IPOD: Political party funding to increase to Shs 35bn
Members of the Inter-Party Organization for Dialogue (IPOD) Summit have resolved that funding to Political Parties with representation in Parliament be increased from the current Shs 10 billion to Shs 35 billion in the financial year 2019/2020.
According to IPOD Chairperson Nobert Mao, the parties agreed during the summit held last night that at least 15 per cent of the funding from the government, be allocated to the IPOD secretariat to intensify the quest for dialogue amongst political players in the country.
The summit brings together leaders and Secretary Generals of political parties, with representation in Parliament. It was attended by four of the five political parties with representation in Parliament, among them Uganda People’s Congress (UPC), Justice Forum (JEEMA), Democratic Party (DP) and the National Resistance Movement (NRM).
The Forum for Democratic Change (FDC) boycotted the meeting.
Mao said that the participating members adopted formula for sharing the funds which will see 40 per cent of the remaining funds go to the office of the leader of opposition while 60 per cent of the funds will be shared based on the numerical strength of each of the political parties in parliament.
The Summit also considered and adopted a draft of the Public Order Management regulations proposed by the IPOD council led by the Prime Minister Ruhakana Rugunda.
It is anticipated that the regulations will end disagreements between the Police and Political actors on the implementation of the Public Order Management Act.
The law has been a basis of clashes in recent years between security agencies and politicians. Although some say it mandates them to simply notify the police, others say that police permission is required for any political activity to take place.
The summit recognized that the absence of regulations has led to the harassment of Political activists by security agencies across the country. The summit agreed that the draft regulations proposed by the IPOD council be studied by the National Security Council and later be adopted by Parliament in not more than two months.

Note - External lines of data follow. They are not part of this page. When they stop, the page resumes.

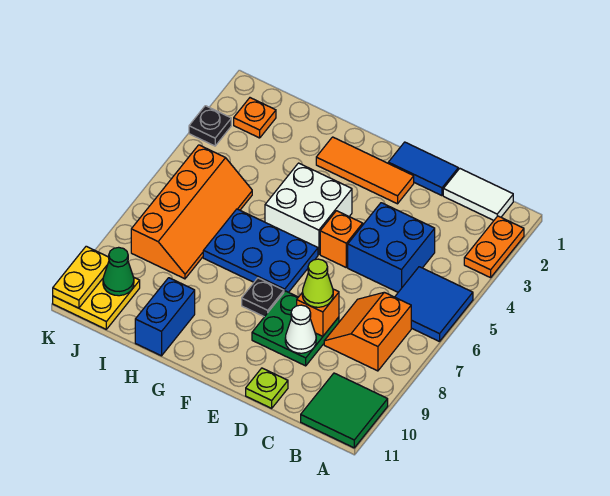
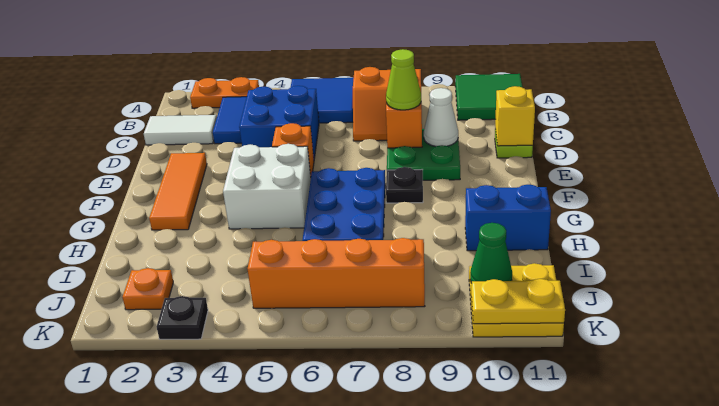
white 1x2 tile [443,169,513,220] -> white 1x2 tile turned to [144,115,217,145]
blue 1x2 tile [388,142,458,196] -> blue 1x2 tile moved to [213,97,247,144]
none -> yellow 1x1 brick [495,86,535,146]

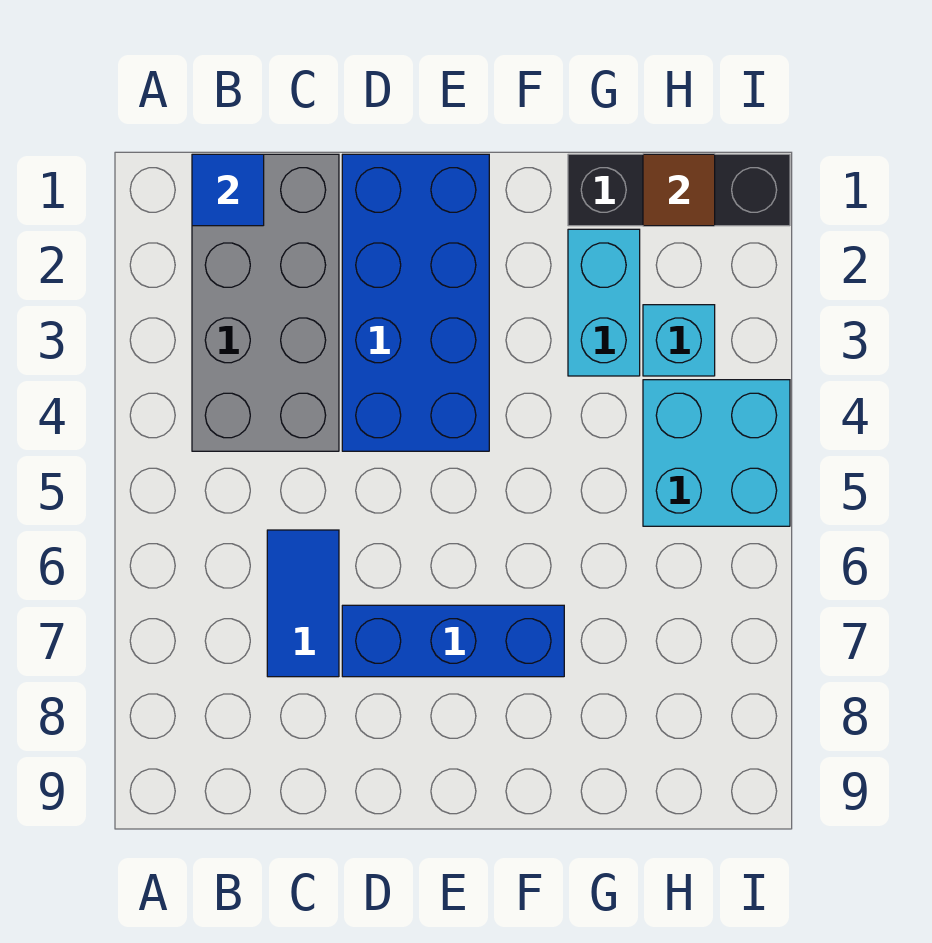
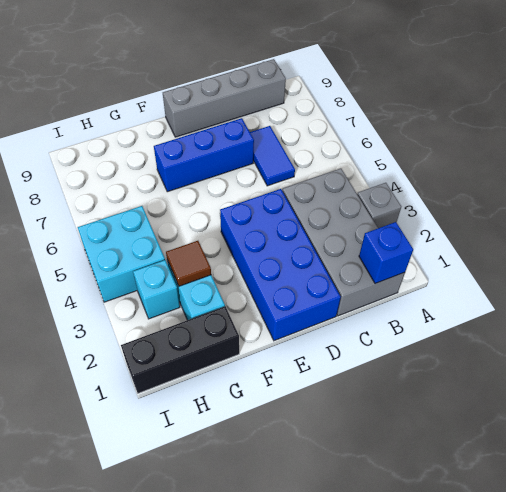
none -> grey 1x1 brick [357,183,401,228]
blue 1x1 tile [192,154,264,226] -> blue 1x1 brick [359,222,413,283]
none -> grey 1x4 brick [163,59,286,137]
brown 1x1 tile [643,154,715,226] -> brown 1x1 tile moved to [166,241,211,286]

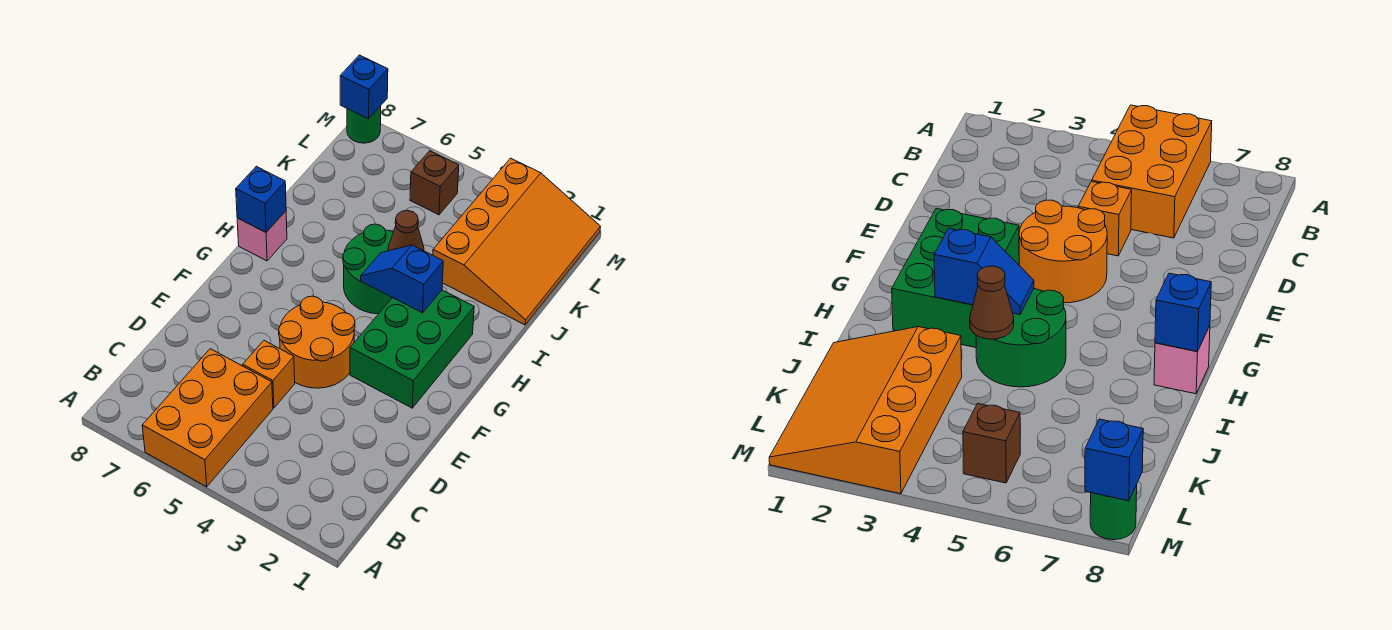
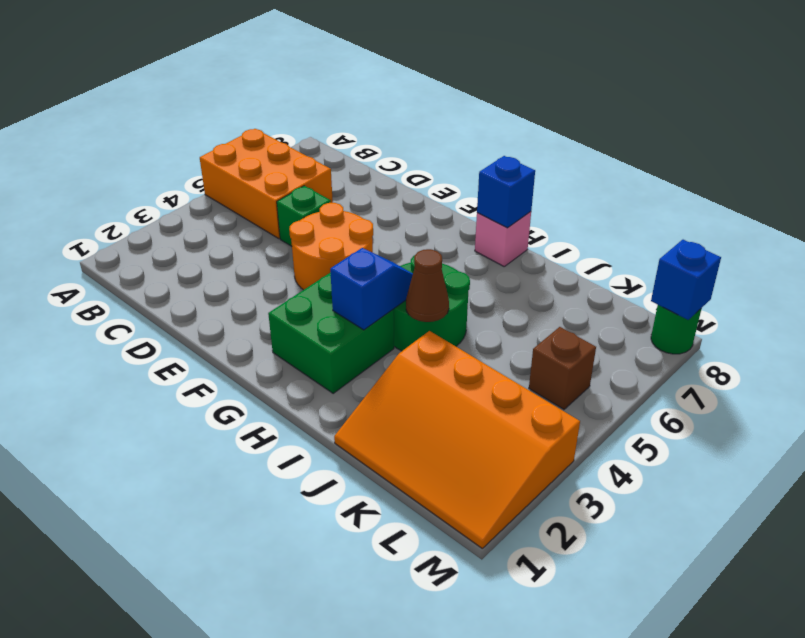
orange 1x1 brick [243,341,295,408] -> green 1x1 brick [277,186,331,246]
green 2x3 brick [350,290,474,408] -> green 2x2 brick [268,273,394,393]

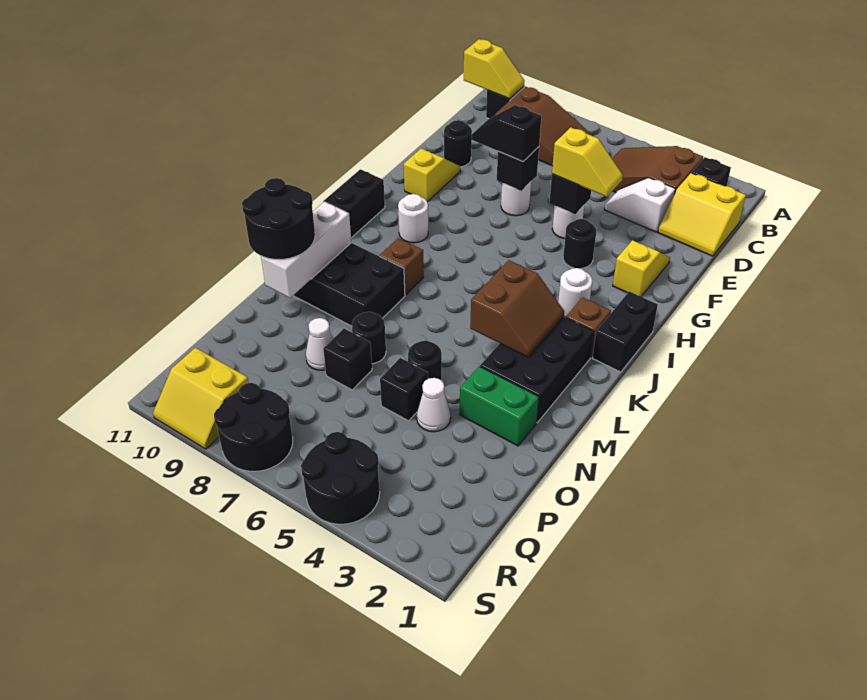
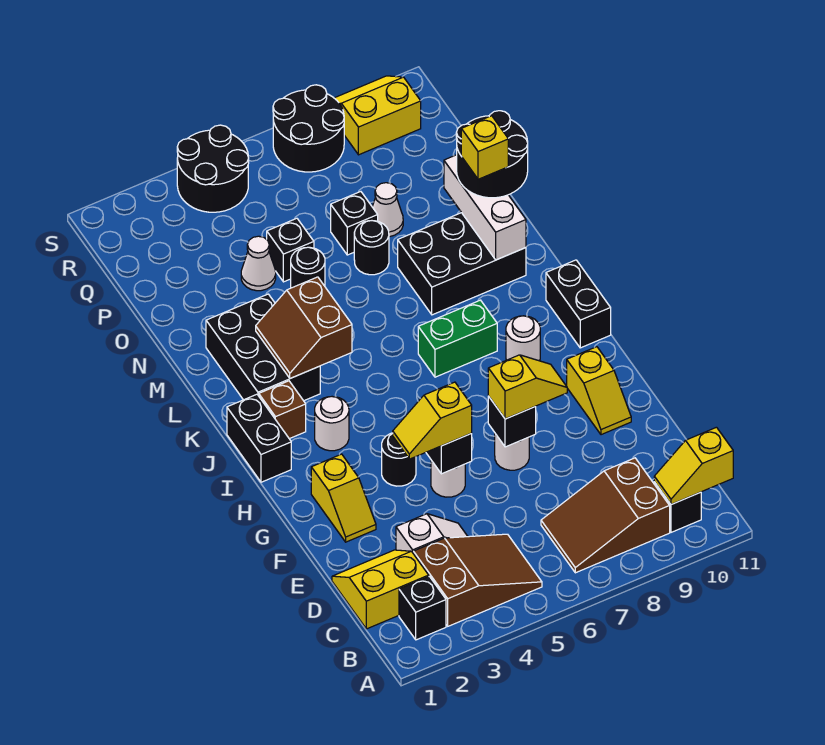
black 1x1 round brick [444,120,472,167] -> none
black 1x2 slope [472,105,541,161] -> yellow 1x2 slope [488,355,567,419]
brown 1x1 brick [380,238,424,295] -> none
none -> yellow 1x1 brick [461,116,508,179]
green 1x2 brick [460,366,539,446] -> green 1x2 brick moved to [418,300,497,377]

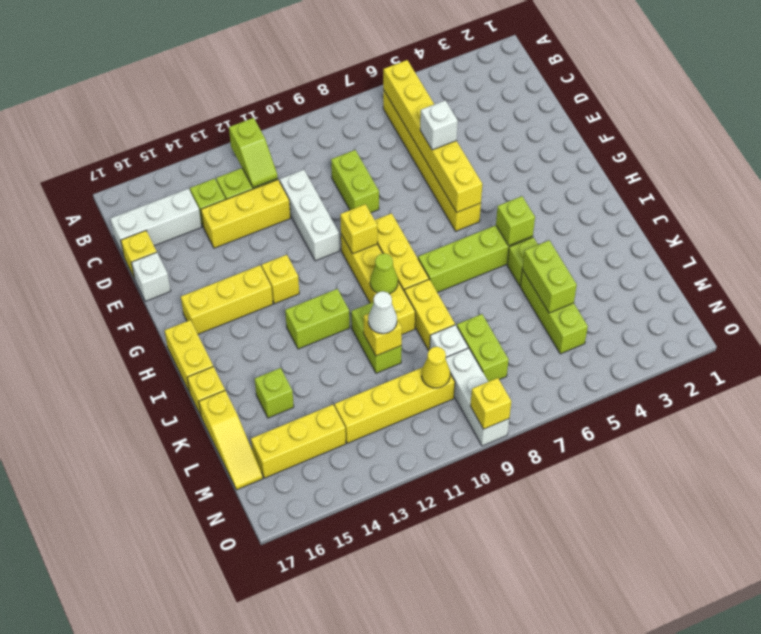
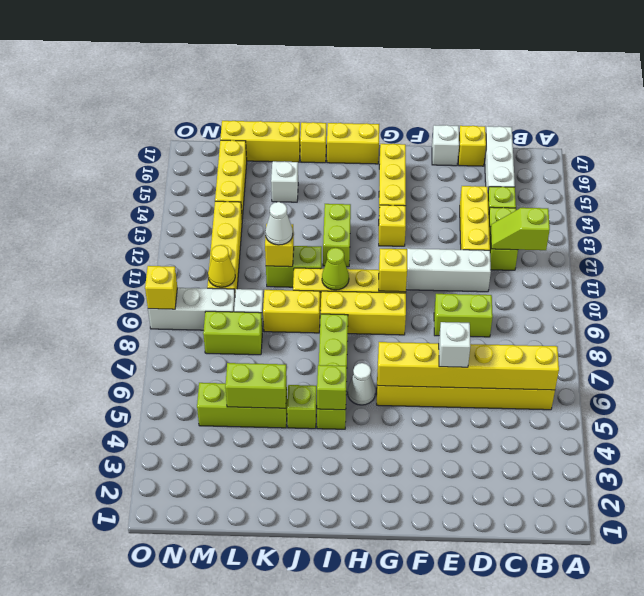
none -> white 1x1 cone [348,363,375,405]
lime 1x1 brick [255,368,294,418] -> white 1x1 brick [271,161,298,202]
yellow 1x3 slope [199,391,263,490] -> yellow 1x3 brick [220,121,300,162]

Meanwhile, the summit agreed that the government intensifies the drafting of electoral reforms and table them before parliament for enactment. The reforms will among others see the regulation of independent candidates vying for political positions across the country.
The summit agreed that in the reforms, candidates sponsored by Political parties will not be required to collect signatures from electoral areas for representation. Also, nomination fees for all candidates shall be reviewed so as to make vying for Political offices affordable.
The IPOD council is also expected to determine the threshold of the amount refunded to a candidate in case they lose elections while the Electoral Commission and the Ministry of Local Governments are tasked with the creation of new electoral units in the different localities across the country.
President Museveni, who is also the National Chairperson of the National Resistance Movement-NRM Party, said he is committed to dialogue for the good of the country.
Museveni also asked opposition politicians to also engage in building and developing communities instead of mobilizing them against all government programs.
“You can do a lot to change the lives of your people even when in opposition. I did a lot to transform the people of Ankole in the years when I was in opposition as a member of the Democratic Party. I persuaded people to stop nomadism and go to commercial agriculture from subsistence farming. I was reported to the UPC government that I was misleading people to fence farms. But I explained myself to Vice President John Babiha, who gave me a go-ahead,” Museveni said.
The first summit was held at Munyonyo Commonwealth Resort on December 12, 2018.